Le changement principal, c’est un SI-DRIVE retravaillé. Subaru a affûté la réponse à l’accélérateur dans tous les modes, et a en plus inventé une nouvelle logique pour le S Mode. L’électronique lit désormais plus vite la façon dont le pied droit travaille la pédale, et s’ajuste à la volée. En sortie de virage, Subaru promet une montée en régime plus linéaire. Quand on roule tranquillement, la voiture glisse en douceur vers un calibrage proche du I Mode — pour cesser de tressauter sans raison.

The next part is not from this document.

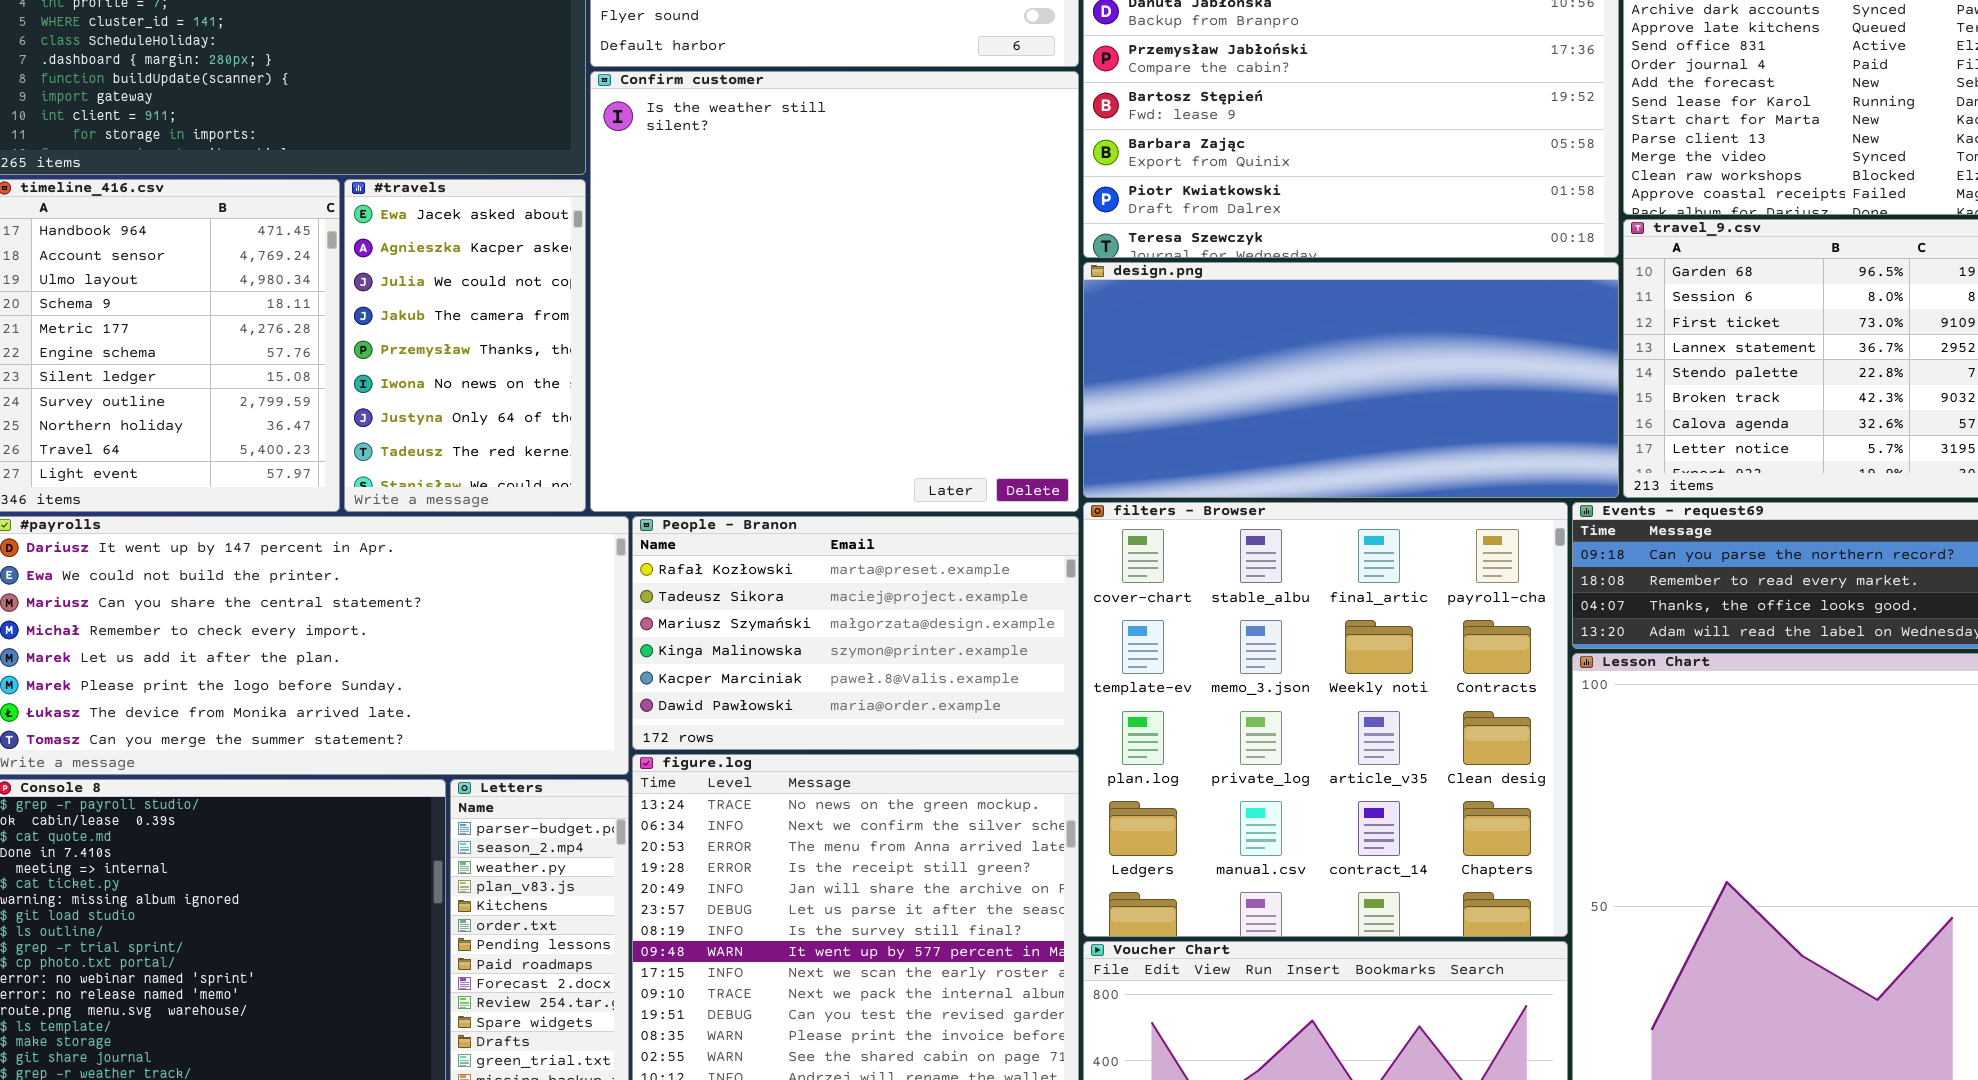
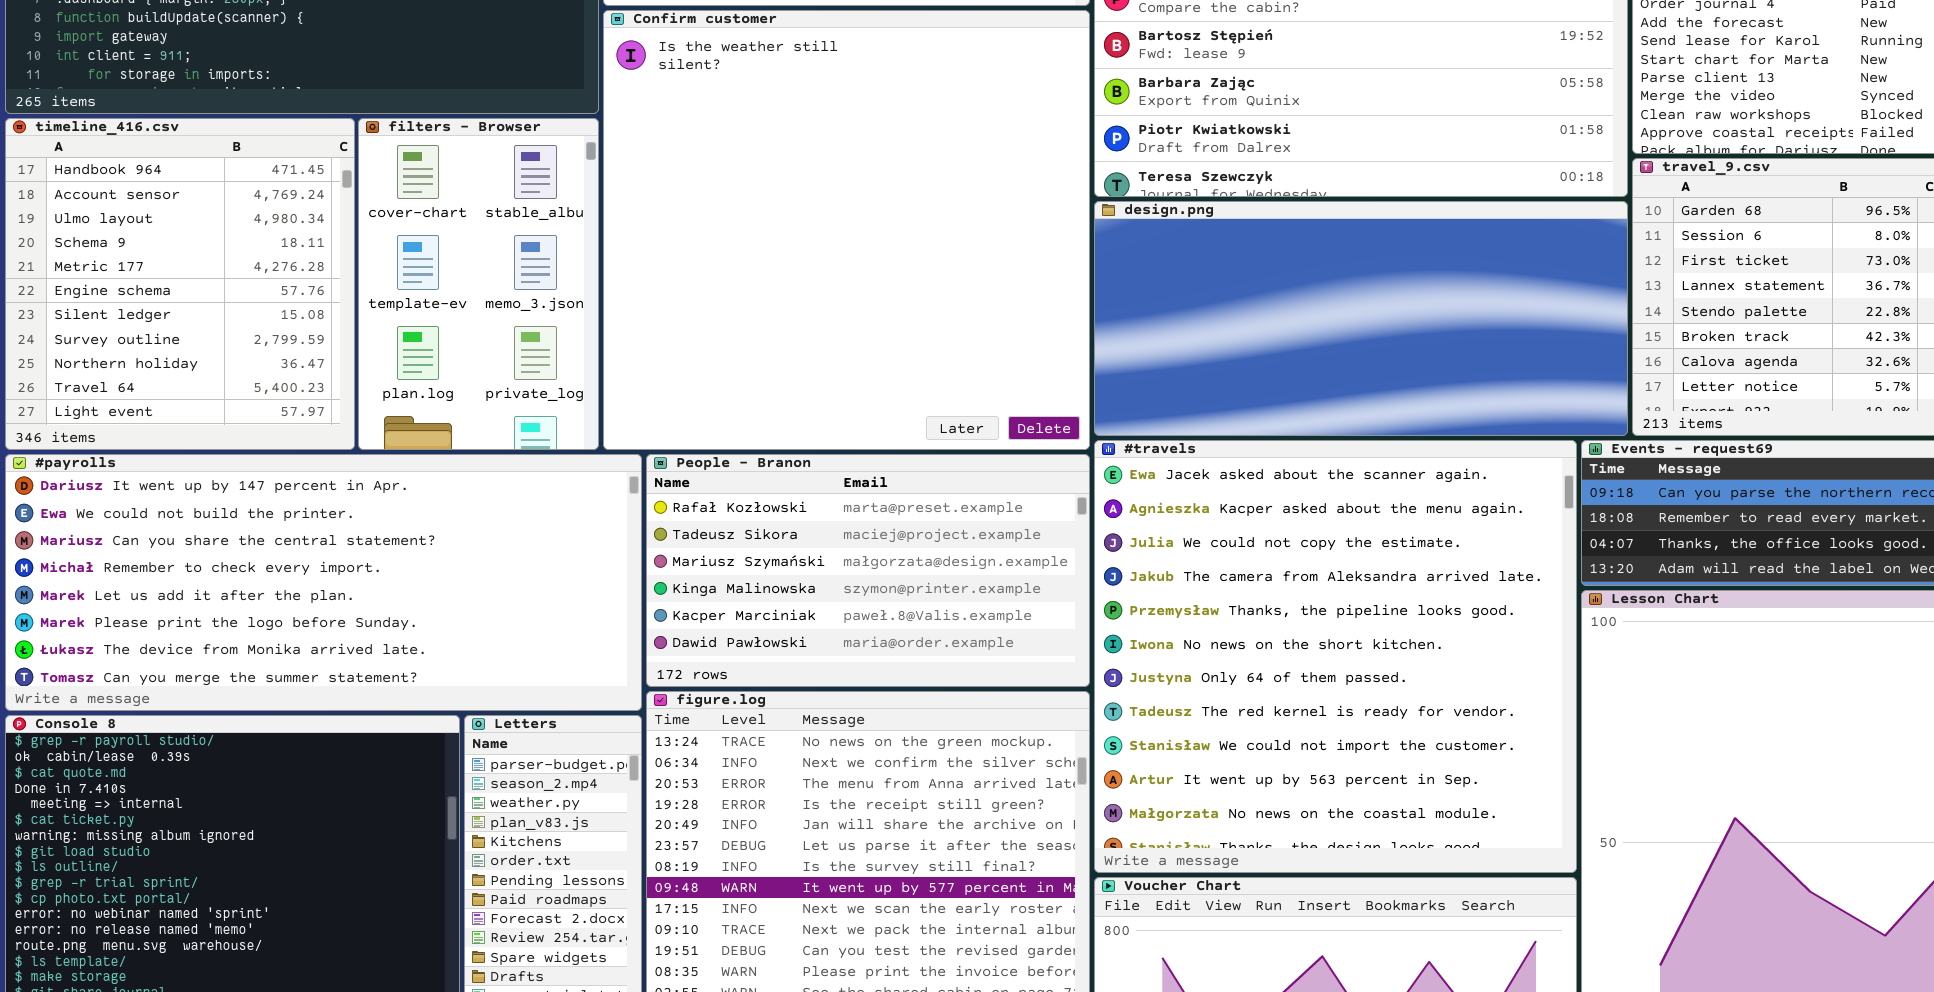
#travels: [344,179,586,512] -> [1094,440,1577,873], moved, resized
filters - Browser: [1083,502,1568,937] -> [358,118,599,450], moved, resized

Pour la Levorg, ça compte plus qu’il n’y paraît. Ce break n’a jamais été qu’une simple voiture pratique : c’est l’alternative pour conducteur dans un segment de familiales sages. Un accélérateur plus vif joue précisément sur cette identité : le coffre et le côté quotidien restent, mais les réactions se réveillent.
Il y a aussi un petit ajustement du quotidien. MySubaru Connect peut désormais faire clignoter les feux de détresse à la demande — pratique pour retrouver sa Levorg sur un parking rempli d’autres Levorg. Mais Subaru reste Subaru : un seul abonnement ne suffit pas. Il en faut deux d’un coup — « Connected Safety Basic » et « Remote Service+ ».
À bord, les retouches sont minimes. Toutes les versions sauf la STI Sport EX reçoivent des coutures noires sur le volant et la housse de levier de vitesses. La STI Sport EX, elle, change le couvercle de la console centrale pour une version noire — histoire d’ajouter un peu de sportivité.
Les tarifs de la Levorg remaniée démarrent à 3,63 millions de yens, soit environ 23 100 dollars au cours du jour. L’objectif au Japon : 620 voitures par mois.
Pas de restylage tonitruant, pas de grand show. Subaru a simplement vissé un cran sur le caractère sous le pied droit — et pour ce break, c’est exactement le bon bouton.